▸ **ABOUT THIS EXERCISE**
Below are entries. Reproduce exactly the lines between the line holding "Kalman Wave Direction" and the line holding "FreqTracker --> SeaReg", inclusive, and only those.

Plain-text document sources:
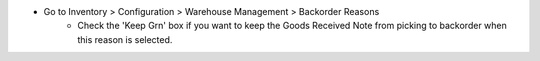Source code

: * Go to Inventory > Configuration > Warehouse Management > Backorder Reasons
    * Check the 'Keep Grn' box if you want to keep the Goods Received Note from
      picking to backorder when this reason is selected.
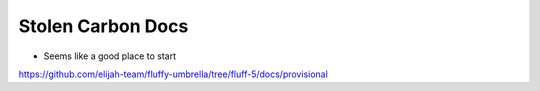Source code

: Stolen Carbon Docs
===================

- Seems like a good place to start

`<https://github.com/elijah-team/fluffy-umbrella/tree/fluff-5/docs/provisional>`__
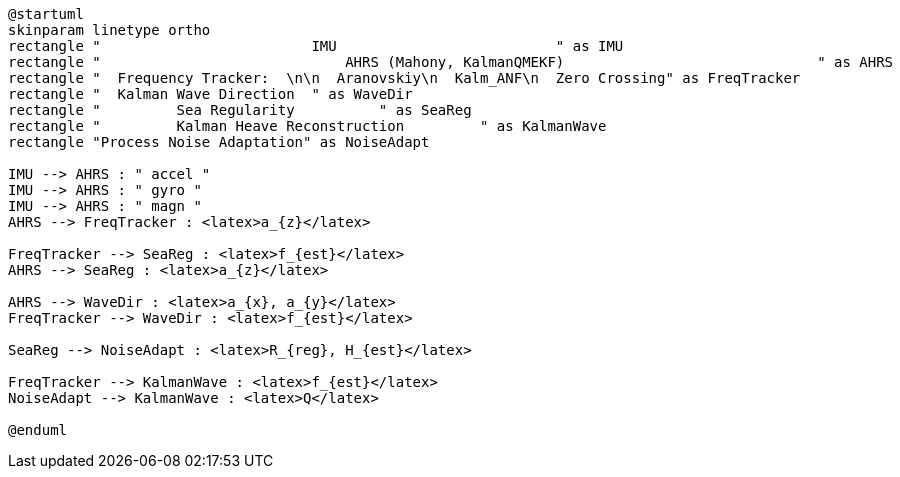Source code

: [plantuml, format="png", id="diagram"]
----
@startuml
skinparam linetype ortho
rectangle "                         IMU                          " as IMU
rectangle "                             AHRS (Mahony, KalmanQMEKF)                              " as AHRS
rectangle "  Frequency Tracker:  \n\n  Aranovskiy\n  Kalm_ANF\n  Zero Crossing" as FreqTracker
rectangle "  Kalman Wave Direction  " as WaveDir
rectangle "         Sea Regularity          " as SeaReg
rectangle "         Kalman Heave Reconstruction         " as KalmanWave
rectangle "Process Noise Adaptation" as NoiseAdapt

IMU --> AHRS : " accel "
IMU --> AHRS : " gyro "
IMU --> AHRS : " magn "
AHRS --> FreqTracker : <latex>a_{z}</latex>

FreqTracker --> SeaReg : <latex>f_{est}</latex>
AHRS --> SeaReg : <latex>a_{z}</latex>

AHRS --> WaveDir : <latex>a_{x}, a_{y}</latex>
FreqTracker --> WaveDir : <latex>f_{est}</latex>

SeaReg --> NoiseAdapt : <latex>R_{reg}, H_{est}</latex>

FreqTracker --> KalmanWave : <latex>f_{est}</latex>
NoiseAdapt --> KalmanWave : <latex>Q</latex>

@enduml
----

▸ **TASK OUTPUT**
rectangle "  Kalman Wave Direction  " as WaveDir
rectangle "         Sea Regularity          " as SeaReg
rectangle "         Kalman Heave Reconstruction         " as KalmanWave
rectangle "Process Noise Adaptation" as NoiseAdapt

IMU --> AHRS : " accel "
IMU --> AHRS : " gyro "
IMU --> AHRS : " magn "
AHRS --> FreqTracker : <latex>a_{z}</latex>

FreqTracker --> SeaReg : <latex>f_{est}</latex>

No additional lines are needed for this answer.